Roto-Rooter snaps up two franchises for $20.6 million
The Roto-Rooter corporate entity has been acquiring franchises to “boost productivity, market share, and profitability”
Image: Roto-Rooter
Roto-Rooter has purchased the territory and assets of two of its franchises, the company announced in April — one in San Francisco, California, and one in Fort Worth, Texas.
What’s happening: The Roto-Rooter corporate entity has been acquiring franchises to “boost productivity, market share, and profitability,” according to a statement. The two deals totaled roughly $20.6 million, with the territories covering a combined population of around 3.3 million.
- What they’re saying: The Fort Worth franchise will be a tuck-in to the company’s corporate-owned Dallas branch, and the San Francisco location will be a tuck-in to the corporate-owned East Bay branch, “which is essentially all of the territory around San Francisco,” Michael Witzeman, CFO of Roto-Rooter parent Chemed, told Homepros.

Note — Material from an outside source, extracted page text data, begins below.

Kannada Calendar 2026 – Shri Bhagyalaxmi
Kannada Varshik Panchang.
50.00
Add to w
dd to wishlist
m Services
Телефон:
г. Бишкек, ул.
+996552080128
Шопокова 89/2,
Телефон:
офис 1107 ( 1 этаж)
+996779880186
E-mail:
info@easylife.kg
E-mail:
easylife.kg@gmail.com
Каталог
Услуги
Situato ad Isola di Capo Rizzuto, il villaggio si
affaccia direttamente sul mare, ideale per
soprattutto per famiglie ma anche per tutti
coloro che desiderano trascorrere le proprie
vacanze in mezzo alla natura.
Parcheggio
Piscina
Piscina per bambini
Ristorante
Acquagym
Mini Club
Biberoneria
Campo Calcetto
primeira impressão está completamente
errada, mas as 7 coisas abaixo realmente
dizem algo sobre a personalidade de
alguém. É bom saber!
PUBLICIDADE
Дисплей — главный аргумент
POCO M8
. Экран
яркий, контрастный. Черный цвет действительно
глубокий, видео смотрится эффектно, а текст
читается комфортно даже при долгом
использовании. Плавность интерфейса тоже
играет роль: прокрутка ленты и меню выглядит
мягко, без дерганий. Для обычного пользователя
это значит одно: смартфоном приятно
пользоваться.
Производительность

The big picture: While Roto-Rooter once consisted entirely of franchises, the company stopped selling them about a decade ago, Witzeman said.
- “Since we’ve owned Roto [since the early 80s], we’ve bought back 51 of the largest territories in the country, and then 71 franchises in middle-market cities like Savannah, Georgia, [and] Louisville, Kentucky,” he noted. “And we definitely are interested in acquiring, particularly some of the larger ones that we still don’t own.”
- There are about 435 franchises spread across the country. “Over 90 percent of the U.S. population has access to Roto-Rooter services,” Witzeman said.